Jornalista de O Globo desafina o coro do denuncismo oportunista e apresenta outra perspectiva para analisar a situação do Ministro da Integração. Pode está certo, pode está errado. Não é isto o que importa, e sim o compromisso com a isenção.
Globo
09/01/2021
Ricardo Noblat
Sempre que o Congresso entra de férias no meio e no fim do ano, desabrocham o que o ex-deputado Thales Ramalho, secretário-geral do antigo MDB, chamava de "flores do recesso". São assuntos destinados a ocupar largo espaço nos meios de comunicação até que o Congresso volte a funcionar. Irrompem de uma hora para a outra. Fenecem de repente.
De longe, a mais viçosa flor do atual recesso é a história do ministro Fernando Bezerra Coelho, da Integração Nacional, que usou quase 90% da verba do programa federal de prevenção de desastres naturais para socorrer Pernambuco, seu estado, vítima de duas inundações em 2010 e de uma no ano passado.
Cara de pau esse ministro... No ano passado, e novamente neste, fortes chuvas castigam meia dúzia de estados, fazendo transbordar rios, destruindo casas e estradas, matando e desabrigando gente. E o ministro só se preocupa com a terra onde mercadeja seus votos. Um abuso! É ou não é?
Inclua-me fora dessa! Em junho de 2010, duas inundações varreram parte de Pernambuco. Outra parte foi varrida em maio último. No total, cerca de 80 mil pessoas ficaram desalojadas e desabrigadas. Tombaram 16 mil casas, 600 escolas, seis hospitais de médio porte e 26 pontes de grande porte.
Em meio à terceira inundação, Dilma telefonou a Eduardo Campos, governador de Pernambuco e presidente do PSB, oferecendo ajuda. Ele pediu R$ 500 milhões para construir um sistema de cinco barragens capaz de evitar a repetição do flagelo. Dilma topou dar a metade. O estado daria o restante. Negócio fechado.

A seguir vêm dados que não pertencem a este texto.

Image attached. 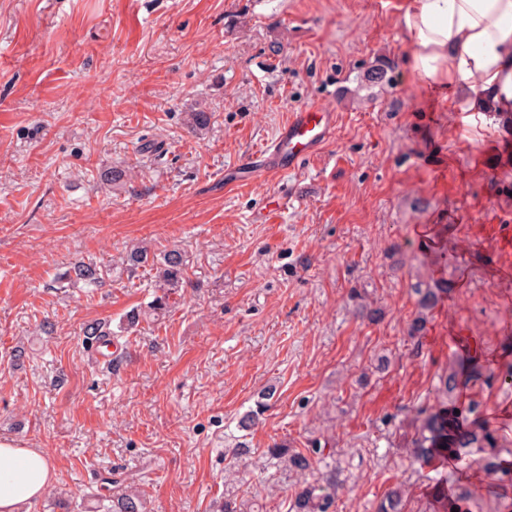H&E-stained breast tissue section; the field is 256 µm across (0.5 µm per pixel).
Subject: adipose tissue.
<instances>
[{"mask_svg": "<svg viewBox=\"0 0 512 512\" xmlns=\"http://www.w3.org/2000/svg\"><path fill=\"white\" fill-rule=\"evenodd\" d=\"M416 83L454 99L462 125L512 128V0H410L400 16ZM40 448L0 439V512H31L54 484Z\"/></svg>", "mask_w": 512, "mask_h": 512, "instance_id": "1", "label": "adipose tissue"}]
</instances>
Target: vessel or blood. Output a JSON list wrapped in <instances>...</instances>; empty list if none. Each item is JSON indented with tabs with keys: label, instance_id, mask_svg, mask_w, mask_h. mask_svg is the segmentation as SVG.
Wrapping results in <instances>:
<instances>
[{
	"label": "vessel or blood",
	"instance_id": "obj_1",
	"mask_svg": "<svg viewBox=\"0 0 512 512\" xmlns=\"http://www.w3.org/2000/svg\"><path fill=\"white\" fill-rule=\"evenodd\" d=\"M336 114L318 103L292 113L276 139L243 162L246 176L259 179L282 175L316 156L334 136Z\"/></svg>",
	"mask_w": 512,
	"mask_h": 512
}]
</instances>
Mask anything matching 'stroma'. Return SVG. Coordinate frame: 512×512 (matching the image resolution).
Listing matches in <instances>:
<instances>
[{
	"mask_svg": "<svg viewBox=\"0 0 512 512\" xmlns=\"http://www.w3.org/2000/svg\"><path fill=\"white\" fill-rule=\"evenodd\" d=\"M408 3L0 0V438L57 468L32 512H94L109 474L147 512H213L228 490L247 512H288L317 474L267 450L316 439L347 476L338 512H375L397 484L405 512H448L460 481L493 512L479 463L422 467L411 449L458 340L512 369V134L460 128L416 87ZM314 102L336 112L314 159L225 186ZM108 169L121 177L105 186ZM133 243L180 250L188 274L164 316L128 330L155 293V270L126 266ZM78 259L111 266V282L64 279ZM417 282L448 290L413 338ZM102 320L122 346L109 365L82 344ZM473 398L512 443V389L471 384L458 407Z\"/></svg>",
	"mask_w": 512,
	"mask_h": 512,
	"instance_id": "35a3bbf8",
	"label": "stroma"
}]
</instances>
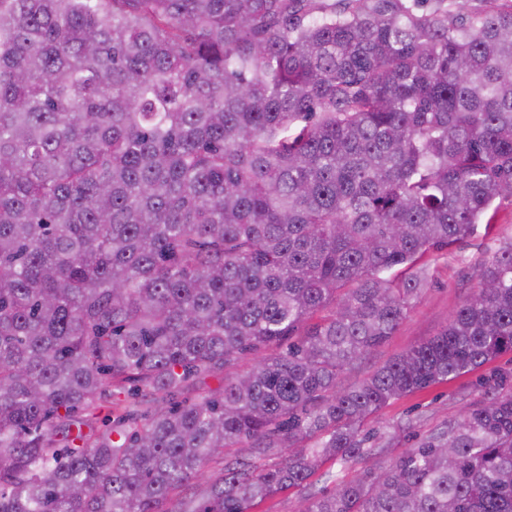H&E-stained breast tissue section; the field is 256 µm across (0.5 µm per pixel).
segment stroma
Masks as SVG:
<instances>
[{"label": "stroma", "instance_id": "stroma-1", "mask_svg": "<svg viewBox=\"0 0 512 512\" xmlns=\"http://www.w3.org/2000/svg\"><path fill=\"white\" fill-rule=\"evenodd\" d=\"M511 241L512 200L506 199L500 202L496 222L490 228H478L470 238L428 256V286L393 335L367 356L361 372L345 377V384L358 383L364 374L443 328L477 288L478 268ZM485 375V370L481 369L454 381L433 385L385 407L369 423V430L380 435L386 433L389 426L409 421L413 424L409 436L386 445L382 453L347 464L342 471L343 477L354 479L387 465L406 448L416 445L430 432L456 419L480 399V383Z\"/></svg>", "mask_w": 512, "mask_h": 512}]
</instances>
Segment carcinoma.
I'll list each match as a JSON object with an SVG mask.
<instances>
[{"instance_id":"obj_1","label":"carcinoma","mask_w":512,"mask_h":512,"mask_svg":"<svg viewBox=\"0 0 512 512\" xmlns=\"http://www.w3.org/2000/svg\"><path fill=\"white\" fill-rule=\"evenodd\" d=\"M445 2L0 0V512H512L499 370L388 465L313 483L390 402L512 353L510 242L342 385L421 261L512 198V6ZM299 495L295 491L285 492L262 503L257 512H297Z\"/></svg>"}]
</instances>
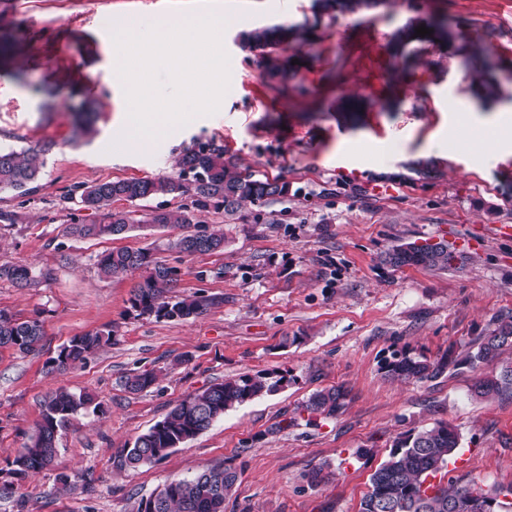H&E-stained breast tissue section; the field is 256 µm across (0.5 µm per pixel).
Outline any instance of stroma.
<instances>
[{
	"label": "stroma",
	"instance_id": "35a3bbf8",
	"mask_svg": "<svg viewBox=\"0 0 512 512\" xmlns=\"http://www.w3.org/2000/svg\"><path fill=\"white\" fill-rule=\"evenodd\" d=\"M234 18L224 30L233 80L222 112L194 119L175 136L143 148L111 150L127 103L112 89L109 30L158 17L182 22L201 0H0V38L21 39L0 56V147L50 142L35 194L0 191V264L50 268L53 280L20 288L0 279V310L40 315L42 348L0 347V468L18 455L41 420L44 399L64 387L89 393L99 414L58 433L53 465L20 481L0 512H137L174 479L233 467L237 482L224 512H359L371 474L405 434L445 422L460 435L448 477L485 490L512 484V394L471 399L477 374L512 363V349L480 370L460 364L424 381L386 378L396 351L462 360L498 318L512 314V149L495 147L497 124L512 114V0H394L378 9L315 17L311 0H214ZM444 21L454 41L414 43L406 54L416 82L391 104L374 105L358 124L339 121L338 98L381 93L388 43L421 19ZM287 24L306 28L295 51L305 94L278 96L263 83L243 32ZM480 39L504 89L485 99L472 84L457 38ZM96 98L93 134L67 141L73 110ZM224 146L240 169L279 176L287 198L248 205L236 216L201 218L222 231L223 251L179 254L173 229L135 228L114 238L70 235L63 198L99 181L165 177L196 142ZM436 163L426 179L413 166ZM446 242L458 255L445 270L382 264L394 245ZM150 249L180 271L176 291L221 303L191 320L136 316L129 298L146 270L99 273L113 249ZM111 328L112 344L62 375L46 361L71 337ZM157 380L132 394L135 370ZM279 381L276 392L225 412L213 425L135 469L119 465L128 443L187 396L249 373ZM344 387L334 418L309 422L314 392ZM323 470L316 484L312 472ZM69 475L60 487L58 474Z\"/></svg>",
	"mask_w": 512,
	"mask_h": 512
}]
</instances>
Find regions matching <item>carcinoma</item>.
<instances>
[{
	"label": "carcinoma",
	"mask_w": 512,
	"mask_h": 512,
	"mask_svg": "<svg viewBox=\"0 0 512 512\" xmlns=\"http://www.w3.org/2000/svg\"><path fill=\"white\" fill-rule=\"evenodd\" d=\"M390 0H313L312 8L318 15L336 16L355 14L375 9ZM416 24L398 29L391 46L398 50L425 39L415 36ZM242 41L259 52L261 64L270 55H276V66L265 85L286 94L297 87H289L292 78L288 60L282 56L285 46L299 44L305 39L295 26L272 24L254 28L241 34ZM472 83L484 91L486 97L500 94L499 84L487 79L485 69L473 68ZM370 101L357 95L342 98L336 112L345 119L355 120L366 111ZM96 108L89 104L75 117L71 136L79 138L93 132ZM45 149L0 148V191L11 190L20 196L37 191L45 161ZM173 176L160 178H132L80 185L65 196L74 203L83 218L73 219L70 234L81 238L117 236L134 225L148 224L159 228H180L174 247L178 252L193 255L224 249V234L208 230L198 220L197 213L210 208L224 210L227 217L235 216L246 204L262 206L288 196V182L279 177H257L238 171L232 159L225 157L224 147L213 142L195 143L184 150ZM187 197L191 204L174 209L159 208L141 214L134 209L138 201L152 197ZM127 204L125 208L115 206ZM453 253L448 245L402 244L385 252V261L396 268L416 266L444 270L451 265ZM102 274L116 276L131 274L142 268L149 275L138 284L129 299L130 308L139 316H153L166 320H189L223 302L220 297L205 293L172 295L170 289L178 280V270L155 261L147 249L136 251L119 249L97 256ZM53 277L50 269L38 271L24 265H0V279L6 278L20 288L36 286ZM42 322L33 317L21 320L0 310V347H10L21 354L36 351L42 340ZM114 331L103 329L72 337L57 354L61 359L58 373L84 363L106 344L112 343ZM512 348V315L502 316L496 326L476 343L460 364L477 369L481 364L499 356L503 348ZM454 363L451 354L430 361L424 356H412L406 351L392 353L381 370L385 376L401 380H429L444 373ZM157 375L152 370L134 372L125 378L124 386L131 393H141L155 384ZM280 381L270 382L266 375L243 374L214 383L202 392L190 395L176 404L167 416L138 436L133 445L123 449L121 463L130 468L158 461L173 448L207 430L228 410L241 406L263 394L274 392ZM512 393V364L492 376L477 379L471 386V396L486 400L504 393ZM347 393L341 387H330L313 393L303 411L308 421L336 416L345 406ZM101 403L89 394H75L60 387L44 402L42 421L29 444L9 462L6 477L0 480L4 495L16 494L18 482L31 473L49 467L57 453L58 431L80 414L97 413ZM460 437L454 427L440 422L430 429L412 432L399 439L388 459L370 477V488L360 504V512H512V485L485 491L471 486H459L449 480L428 492V480L439 474L447 475L448 464L456 454ZM237 473L230 467L206 468L190 479L173 480L156 496L141 502L138 512H224V502L232 493Z\"/></svg>",
	"instance_id": "obj_1"
}]
</instances>
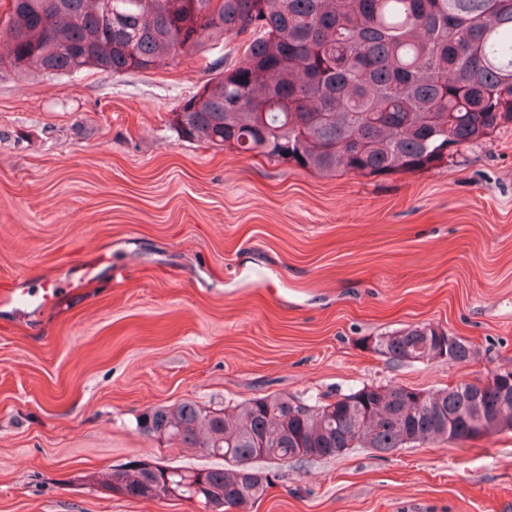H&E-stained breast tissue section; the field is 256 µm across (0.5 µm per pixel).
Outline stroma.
<instances>
[{"mask_svg":"<svg viewBox=\"0 0 512 512\" xmlns=\"http://www.w3.org/2000/svg\"><path fill=\"white\" fill-rule=\"evenodd\" d=\"M243 55L228 39L147 71L0 69V281L38 290L112 257L34 318L0 307V512H199L75 481L143 460L222 466L140 434L151 407L433 392L512 366V125L371 177L178 134L185 101ZM416 325L475 357L399 362L363 344ZM272 472L246 512H512V431Z\"/></svg>","mask_w":512,"mask_h":512,"instance_id":"1","label":"stroma"}]
</instances>
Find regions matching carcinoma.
<instances>
[{
  "instance_id": "obj_1",
  "label": "carcinoma",
  "mask_w": 512,
  "mask_h": 512,
  "mask_svg": "<svg viewBox=\"0 0 512 512\" xmlns=\"http://www.w3.org/2000/svg\"><path fill=\"white\" fill-rule=\"evenodd\" d=\"M11 47L0 68L19 74L146 71L227 38L247 36L244 58L216 73L177 112L178 130L240 154L325 173L388 174L448 159L512 124V0H10L0 23ZM383 342L399 361H433L430 326ZM475 355L463 341L447 358ZM282 394L226 413L192 402L150 408L138 431L198 448L222 468L142 461L96 484L142 500L197 497L224 512L262 500L260 461L335 458L352 448L392 451L438 438L512 431L498 382L422 393L364 386L291 413Z\"/></svg>"
}]
</instances>
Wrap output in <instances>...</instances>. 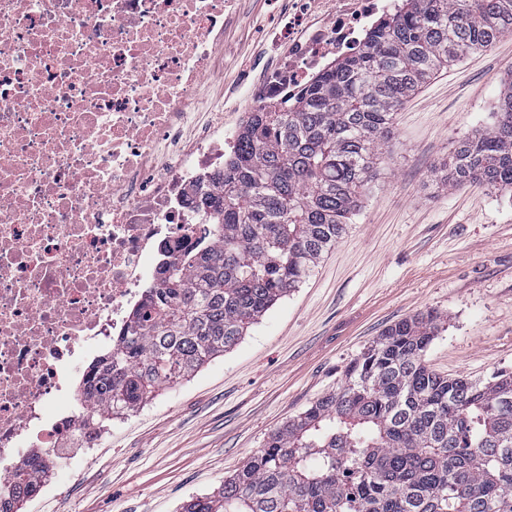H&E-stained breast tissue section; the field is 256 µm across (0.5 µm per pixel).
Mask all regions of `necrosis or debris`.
Returning <instances> with one entry per match:
<instances>
[{
    "label": "necrosis or debris",
    "mask_w": 512,
    "mask_h": 512,
    "mask_svg": "<svg viewBox=\"0 0 512 512\" xmlns=\"http://www.w3.org/2000/svg\"><path fill=\"white\" fill-rule=\"evenodd\" d=\"M391 0H288L250 60L248 106L194 115L240 0H0V475L23 449L81 462L86 360L126 335L161 271L213 228L253 112L349 55Z\"/></svg>",
    "instance_id": "obj_1"
}]
</instances>
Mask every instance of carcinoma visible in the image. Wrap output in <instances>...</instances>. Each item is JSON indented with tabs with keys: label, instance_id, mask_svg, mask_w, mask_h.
I'll return each mask as SVG.
<instances>
[{
	"label": "carcinoma",
	"instance_id": "carcinoma-1",
	"mask_svg": "<svg viewBox=\"0 0 512 512\" xmlns=\"http://www.w3.org/2000/svg\"><path fill=\"white\" fill-rule=\"evenodd\" d=\"M505 34L512 0H399L288 109L254 113L222 187L192 201L214 239L166 266L127 335L89 368L92 417L133 412L232 349L343 237L396 112ZM442 181L512 189V80L494 124L460 143ZM444 322L426 310L389 326L338 389L181 512H512V372L472 380L433 370L425 352ZM46 470V458L30 456L0 512H18Z\"/></svg>",
	"mask_w": 512,
	"mask_h": 512
}]
</instances>
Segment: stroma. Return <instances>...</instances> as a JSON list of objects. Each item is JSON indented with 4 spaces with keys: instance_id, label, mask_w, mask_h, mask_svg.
Here are the masks:
<instances>
[{
    "instance_id": "1",
    "label": "stroma",
    "mask_w": 512,
    "mask_h": 512,
    "mask_svg": "<svg viewBox=\"0 0 512 512\" xmlns=\"http://www.w3.org/2000/svg\"><path fill=\"white\" fill-rule=\"evenodd\" d=\"M207 94L238 84L267 53L272 0H241ZM512 80V36L432 77L396 113L377 176L346 234L309 277L224 355L105 422L68 488L47 473L19 512H179L210 493L268 436L336 390L347 366L394 322L429 309L447 322L425 354L449 376L512 371V191L451 187L433 170L490 126Z\"/></svg>"
}]
</instances>
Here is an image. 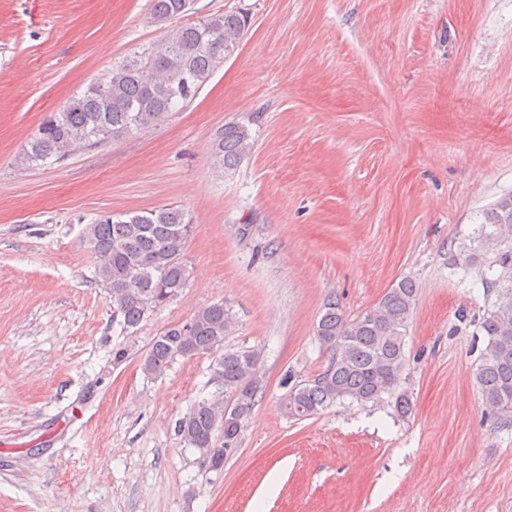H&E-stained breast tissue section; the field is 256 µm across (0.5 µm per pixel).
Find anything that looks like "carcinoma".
I'll use <instances>...</instances> for the list:
<instances>
[{"label":"carcinoma","mask_w":512,"mask_h":512,"mask_svg":"<svg viewBox=\"0 0 512 512\" xmlns=\"http://www.w3.org/2000/svg\"><path fill=\"white\" fill-rule=\"evenodd\" d=\"M190 9L191 0H151L158 20L182 17ZM249 23L248 10L236 7L172 29L161 43L113 66L50 113L29 141L20 164L29 168L49 160L61 163L79 149L130 135L168 112L183 109L238 50ZM249 139L245 125L224 124L212 146L220 171L241 163L250 149ZM482 217L469 235L470 244L458 248L455 263L467 271L482 262V286L495 296L480 322L487 344L476 380L488 417L511 427L512 194L500 198ZM196 229L184 211L170 206L102 215L86 225L85 241L98 260L96 274L111 291L124 328L138 326L185 287L187 269L181 252ZM417 292L416 283L404 278L375 306L352 319L339 303L328 301L316 337L328 352L329 363L314 378L288 388L281 401L288 418L304 420L348 399L363 404L385 394L394 399L400 415L410 413V396L399 389V382ZM231 330L229 311L224 304L213 303L188 322L167 328L141 360L145 374L158 376L177 357L212 356L210 381L216 393L197 401L177 426L184 442L201 454L213 447L218 429L224 432V447H236L242 421L259 390L252 384L259 354L253 349H224V338Z\"/></svg>","instance_id":"obj_1"}]
</instances>
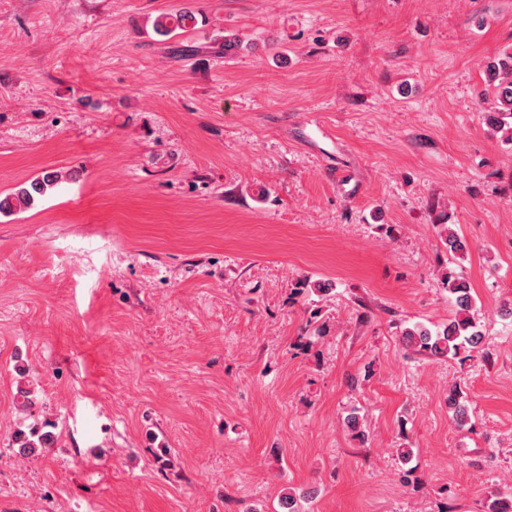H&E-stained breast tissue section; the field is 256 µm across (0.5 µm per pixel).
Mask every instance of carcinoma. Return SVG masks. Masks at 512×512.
Returning a JSON list of instances; mask_svg holds the SVG:
<instances>
[{"instance_id": "1", "label": "carcinoma", "mask_w": 512, "mask_h": 512, "mask_svg": "<svg viewBox=\"0 0 512 512\" xmlns=\"http://www.w3.org/2000/svg\"><path fill=\"white\" fill-rule=\"evenodd\" d=\"M198 23L197 16L184 10L163 13L155 22V30L162 36H174L176 31H185ZM489 79L495 83L496 110L483 113L486 123L506 144H512V46L505 48L486 65ZM58 181V176L47 172L18 188L14 193L0 199V212H8L18 206L30 207L35 200L44 196L47 190ZM441 242L451 254L462 255L466 251L465 241L455 231L444 226L440 232ZM443 287L453 305L452 316L443 329L431 330L423 325H415L404 331L402 341L406 347L433 357L456 358L480 347L483 332L480 319L471 294L469 283L456 270L448 268L441 274ZM461 392L455 385L448 387V408L459 426L466 425L467 409L460 402ZM15 441L23 454L31 448H45L54 441L49 431H20Z\"/></svg>"}]
</instances>
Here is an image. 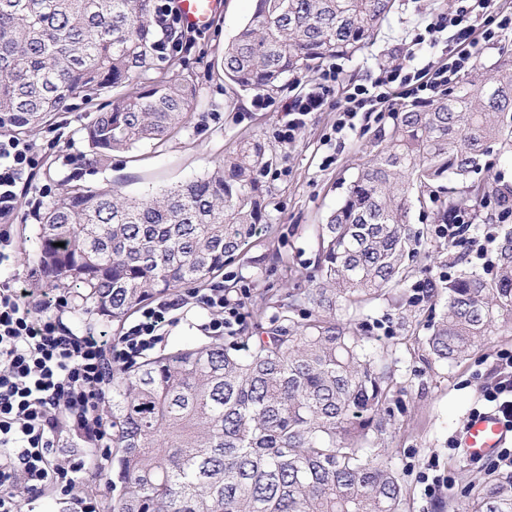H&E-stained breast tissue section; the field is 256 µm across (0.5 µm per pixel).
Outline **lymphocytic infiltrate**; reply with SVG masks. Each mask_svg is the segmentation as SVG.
Wrapping results in <instances>:
<instances>
[{"label":"lymphocytic infiltrate","mask_w":512,"mask_h":512,"mask_svg":"<svg viewBox=\"0 0 512 512\" xmlns=\"http://www.w3.org/2000/svg\"><path fill=\"white\" fill-rule=\"evenodd\" d=\"M444 31L449 34L445 65L432 72L415 68L412 52L384 65L371 84L350 87L337 103V132L355 130L359 113L393 112L392 86L420 102L426 92L458 81L476 67L478 47L492 48L512 37V13L497 10L494 0H471L438 15L412 44L422 46L427 36ZM338 78L336 67H328L284 105L281 141L292 142L312 114L325 109ZM39 163L26 138L0 134V267L15 259L17 189ZM189 298L211 311L203 325L211 335L234 332L245 322L241 301L225 298L223 288L213 286L144 308L120 335L92 330L78 335L62 322L68 295L37 293L17 280L0 281V512H21L49 490L66 499L73 512H100L96 497L75 498L71 491L85 473H105L110 460L100 409L108 398L112 366L134 364L152 350L171 324L172 311Z\"/></svg>","instance_id":"f902f5d3"}]
</instances>
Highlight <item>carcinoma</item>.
I'll return each mask as SVG.
<instances>
[{"label": "carcinoma", "mask_w": 512, "mask_h": 512, "mask_svg": "<svg viewBox=\"0 0 512 512\" xmlns=\"http://www.w3.org/2000/svg\"><path fill=\"white\" fill-rule=\"evenodd\" d=\"M395 0H256L224 45L220 71L244 92L360 52ZM156 0H0V132L29 137L79 100L88 162L160 143L189 121L195 86L169 61L159 71ZM384 145L360 164L320 226L306 288L253 300V323L222 342L186 344L112 374L102 416L112 428L109 512H404L406 489L379 451L395 425L393 373L351 316L403 288L407 261L431 229L485 197L501 228L495 272L448 277L425 346L439 362L467 356L512 325V184L488 177L460 196L444 179L488 170L512 154V50L477 66L425 110L392 115ZM270 163L242 141L205 175L149 197L115 188L63 189L37 217L31 256L40 287H82L78 311L121 323L155 296L203 286L259 233ZM271 309L282 314L268 316ZM306 321L295 320L296 313ZM269 318L270 326L261 324ZM464 512H512V475L469 487Z\"/></svg>", "instance_id": "carcinoma-1"}]
</instances>
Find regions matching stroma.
Segmentation results:
<instances>
[{
    "label": "stroma",
    "instance_id": "35a3bbf8",
    "mask_svg": "<svg viewBox=\"0 0 512 512\" xmlns=\"http://www.w3.org/2000/svg\"><path fill=\"white\" fill-rule=\"evenodd\" d=\"M218 2L210 27L193 33L190 43L173 51L184 63V75L196 86L197 107L186 128L164 143L113 154L108 163L98 167L88 165L87 146L78 133L91 118L81 106L71 105L32 136V144L45 161L35 169L20 198L19 254L10 268L17 279H37V264L24 254L32 249L37 226L29 213L30 203L40 194L52 198L62 188L81 185L112 186L141 197L202 176L241 140L257 137L272 158L260 177L270 227L253 238L241 259L226 266L216 282L229 286L230 297L246 305L263 289L305 281L313 272L318 226L340 203L358 164L375 151L390 123L389 117L362 112L356 131L334 134L336 102L350 86L374 80L380 65L391 61L398 44L411 40L435 15L452 12L460 4V0H396L393 12L369 44L355 56L337 60L340 74L330 107L313 114L296 139L286 143L276 135L282 107L304 92L311 75L302 72L290 77L282 90L269 94L267 109H257L253 93L233 90L215 68L225 43L253 13L255 0ZM476 209L479 218L462 242L451 245L437 235L423 242L410 283L435 280L441 273L453 274L459 266H471L489 229L486 203H477ZM275 253L281 254V262L272 261ZM174 317L158 350L168 351L189 341H210V334L202 329L210 318L208 310L188 304L176 310ZM361 319L370 345L387 354L394 372L390 408L396 429L386 441V455L407 488L405 512H458L465 503L463 492L476 476L490 468L504 476L512 474L497 458L468 460L454 446L468 416L474 409L484 408L483 394L498 379V355L512 350V331H495L484 346L447 364L435 361L424 344L433 319L429 303L409 304L385 296L367 305ZM430 469L448 477L451 488L426 496L422 475Z\"/></svg>",
    "mask_w": 512,
    "mask_h": 512
}]
</instances>
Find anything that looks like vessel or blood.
Here are the masks:
<instances>
[{"instance_id":"b4317fda","label":"vessel or blood","mask_w":512,"mask_h":512,"mask_svg":"<svg viewBox=\"0 0 512 512\" xmlns=\"http://www.w3.org/2000/svg\"><path fill=\"white\" fill-rule=\"evenodd\" d=\"M217 0H177L183 23L191 28L208 26L216 12ZM512 444V424L496 410L487 409L470 417L459 434L458 446L471 460L492 456Z\"/></svg>"}]
</instances>
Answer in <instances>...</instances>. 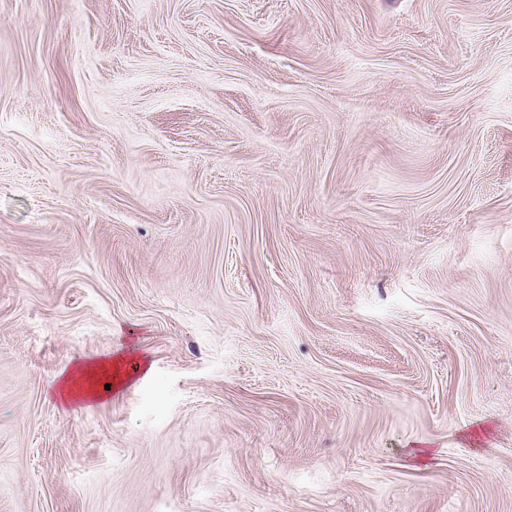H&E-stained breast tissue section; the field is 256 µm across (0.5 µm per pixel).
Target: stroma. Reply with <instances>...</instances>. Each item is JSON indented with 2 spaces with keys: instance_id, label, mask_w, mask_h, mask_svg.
<instances>
[{
  "instance_id": "obj_1",
  "label": "stroma",
  "mask_w": 512,
  "mask_h": 512,
  "mask_svg": "<svg viewBox=\"0 0 512 512\" xmlns=\"http://www.w3.org/2000/svg\"><path fill=\"white\" fill-rule=\"evenodd\" d=\"M0 512H512V0H0ZM125 358L121 355L108 362H100L94 365L81 366L69 371L60 377L57 387L63 401L73 399H93L95 392L92 384H86L91 376L101 369H111L113 376L114 388H119L127 383L131 375L123 369Z\"/></svg>"
}]
</instances>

Há R$ 6 bilhões alocados em ministérios para uso em prevenção e combate a desastres naturais. O da Integração Nacional dispunha apenas de R$ 31 milhões. Com o conhecimento de Dilma, remeteu R$ 25 milhões para Pernambuco - o que significa 10% do que foi garantido por ela. Ou 5% do preço das cinco barragens.
Minas Gerais recebeu no ano passado R$ 50 milhões para aplicar nas 80 cidades atingidas pelas chuvas de janeiro. Os reparos só foram concluídos em 15 delas. Há poucos dias, tiveram início em mais dez. Sumiu gorda parcela do dinheiro reservado para recuperar a semi-destruída Região Serrana do Rio de Janeiro.
São 251 as cidades com risco elevado de desastres naturais. A tragédia carioca que no ano passado custou a vida de mais de mil pessoas acelerou a montagem do Centro Nacional de Monitoramento e Alertas de Desastres Naturais. Precariamente, 56 cidades vem sendo monitoradas há dois meses - nenhuma fora de Sul e Sudeste. Ó paí, ó!
Eduardo lamenta a conduta do governo Dilma quando a imprensa, à falta de escândalos de verdade, imaginou estar diante de um - o primeiro de 2012. O governo poderia ter respondido a denúncia inaugural e abortado o barulho - mas não. Custou a reagir. Só o fez ao perceber com quem entrava em rota de colisão.
Lula trata Eduardo como se fosse um filho adotivo. Eduardo reelegeu-se vencendo o atual senador Jarbas Vasconcelos (PMDB) em todos os 184 municípios de Pernambuco - em 102 deles com mais de 90% dos votos, em 47 com mais de 95% e em 23 com mais de 98%. Nenhum outro estado registrou vitória tão acachapante.
Coube à ministra do Planejamento repetir de público o que Eduardo havia dito sobre o acordo para a construção das barragens. Coube também à ministra avalizar tudo o que fez seu colega da Integração Nacional. Por fim, coube ao presidente do PT incensar as virtudes do PSB, precioso aliado.
Entre outras coisas notáveis, os pernambucanos se gabam de ter a maior avenida em linha reta das Américas e o maior shopping center do país. Já tiveram uma inesquecível casa em forma de navio. Debocham deles mesmos ao dizerem que os rios Capibaribe e Beberibe se juntam no Recife para formar o Oceano Atlântico.
Eduardo é o governador mais popular do Brasil com 90% de aprovação. A levar-se em conta a mania de grandeza dos seus conterrâneos, agora corre o risco de virar unanimidade.